– We will take reasonable efforts to maintain the privacy and security of protected health information (PHI) in compliance with state and federal law.
– We must follow the duties and privacy practices described in this Notice and give you a copy of it.
– We will not use or share your information other than as described unless you consent in writing. If you authorize a disclosure, you may change your mind at any time by letting us know in writing.
YOUR RIGHTS AND CHOICES
You have rights with respect to your health information, subject to legal limitations, including:
– The right to inspect and receive copies (electronic or paper) of your health information, usually within 30 days.
– Asking us to correct or amend information. If we say “no,” we will notify you in writing within 60 days.
– Requesting confidential communications in a specific way (e.g., cell phone). We’ll honor reasonable requests.
– Asking to limit what we use or share for treatment, payment, or operations. We are not required to agree except for requests that we not share information with your health insurer when you pay out-of-pocket in full.
– Obtaining a list (accounting) of those with whom we have shared your information for the prior six years.The list will not include disclosures for treatment, payment, or health care operations; disclosures made to or authorized by you; and certain other disclosures allowed by law. We will provide one accounting each year for free, but will charge a reasonable, cost-based fee for additional accountings.
– Obtaining a paper copy of this Notice at any time, even if you agreed to receive it electronically.
– Designating someone to act for you. If you have a medical power of attorney or if someone is your legal guardian, that person can exercise your rights and make choices about your health information. We will make sure the person has this authority and can act on your behalf before we take any action.
– You have the right and choice to have us share information with family, friends, or others involved in your care; and to share information in a disaster situation. If you are not able to choose, we may share information if we believe it is in your best interest or when needed to lessen a serious and imminent threat to health or safety.
– We will not sell your information or share it for marketing unless you give us written permission.
– We will not share psychotherapy notes unless you give us written permission.
COMPLAINTS, QUESTIONS, OR REQUESTS
You may file a complaint or make requests by contacting:
Charlie Stine, Privacy Officer
4740 Flintridge Dr. Ste 130, Colorado Springs CO 80918
You may also contact HHS, 200 Independence Ave, S.W., Room 509F HHH Bldg., Washington, DC 20201,
OCRComplaint@hhs.org www.hhs.gov/ocr/privacy/hipaa/complaints, 1-877-696-6775. We will not retaliate
against anyone for filing a complaint.
OUR USES AND DISCLOSURES
– We can use or disclose your health information for treatment, payment, and health care operations. This includes sharing information with others who are treating you or assisting us in care (e.g. residents, technical representatives), to bill and get paid, and to run our practice and improve care.
– We are also allowed or required to share your information in other ways, such as:
– Providing you with information related to your health;
– Contacting you regarding appointments, treatment alternatives, or other health related services (we may leave detailed messages on the primary contact number that you provide, unless you request in writing that we not do so);
– Incidental uses or disclosures (e.g., sign-in sheet, in office discussion, etc.);
– Legal compliance (including reports of adverse reactions, suspected abuse, neglect or violence);
– Providing information to law enforcement or correctional institutions;
– Providing information to a coroner, medical examiner, funeral director, or for organ procurement;
– Public health activities when requested by a public health authority or the FDA.

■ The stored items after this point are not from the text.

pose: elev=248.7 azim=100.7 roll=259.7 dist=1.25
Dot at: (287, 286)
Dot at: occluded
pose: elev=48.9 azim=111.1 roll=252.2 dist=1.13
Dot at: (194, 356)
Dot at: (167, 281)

– Responding to health oversight agencies;
– Responding to court or administrative orders, subpoenas, discovery requests or lawful process;
– Research activities;
– When necessary to avert a serious threat to health or safety;
– Military/veteran affairs, national security, intelligence, State Department, or presidential protection;
– Providing information regarding your location, general condition or death to disaster relief agencies;
– Providing information for workers’ compensation claims; or
– Informing a family member, other relative, or close personal friend when:
– Information is relevant to the individual’s involvement with your care;
– Notification of your location, general condition or death;
– To assist in your care (pick-up prescriptions or documents, follow-up care instructions, etc.).

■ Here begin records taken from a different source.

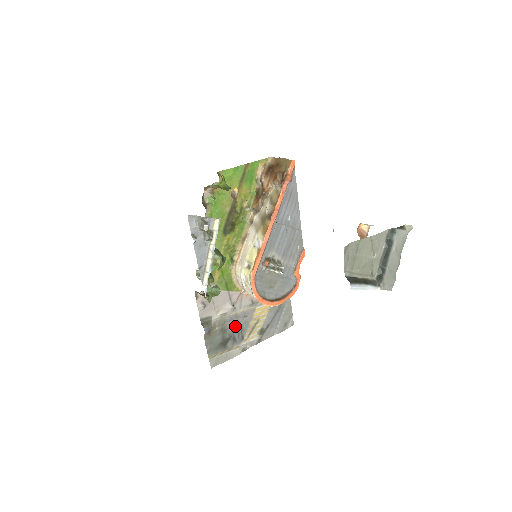
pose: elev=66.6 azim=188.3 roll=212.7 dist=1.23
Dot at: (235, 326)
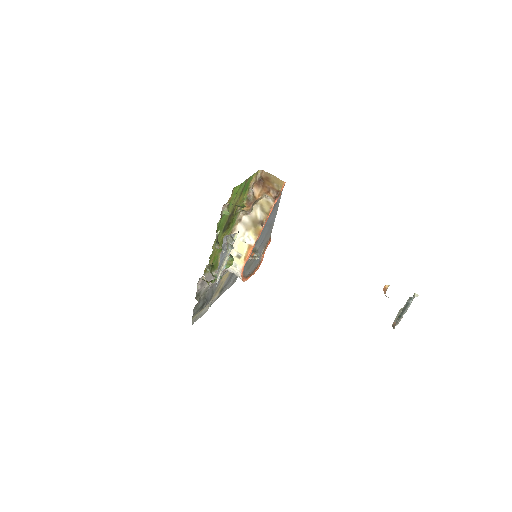
Dot at: (210, 292)
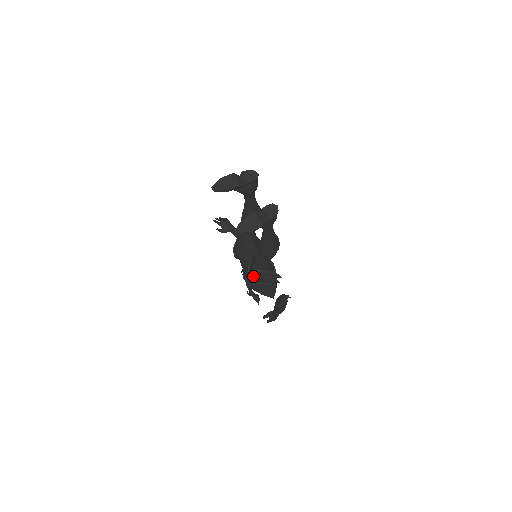
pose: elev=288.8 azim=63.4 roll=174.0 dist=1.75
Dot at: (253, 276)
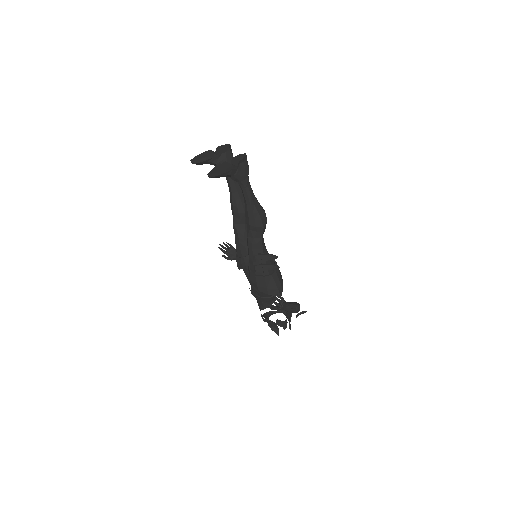
Dot at: (253, 268)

– Our practice will make other uses and disclosure of your information only after obtaining your written
authorization. If you authorize a use not contained in this notice, you may revoke your authorization at
any time by notifying us in writing.
CHANGES TO THE TERMS OF THIS NOTICE
We reserve the right to change the terms of this notice. The newly effective notice will be in our offices, on
our website, and available upon request.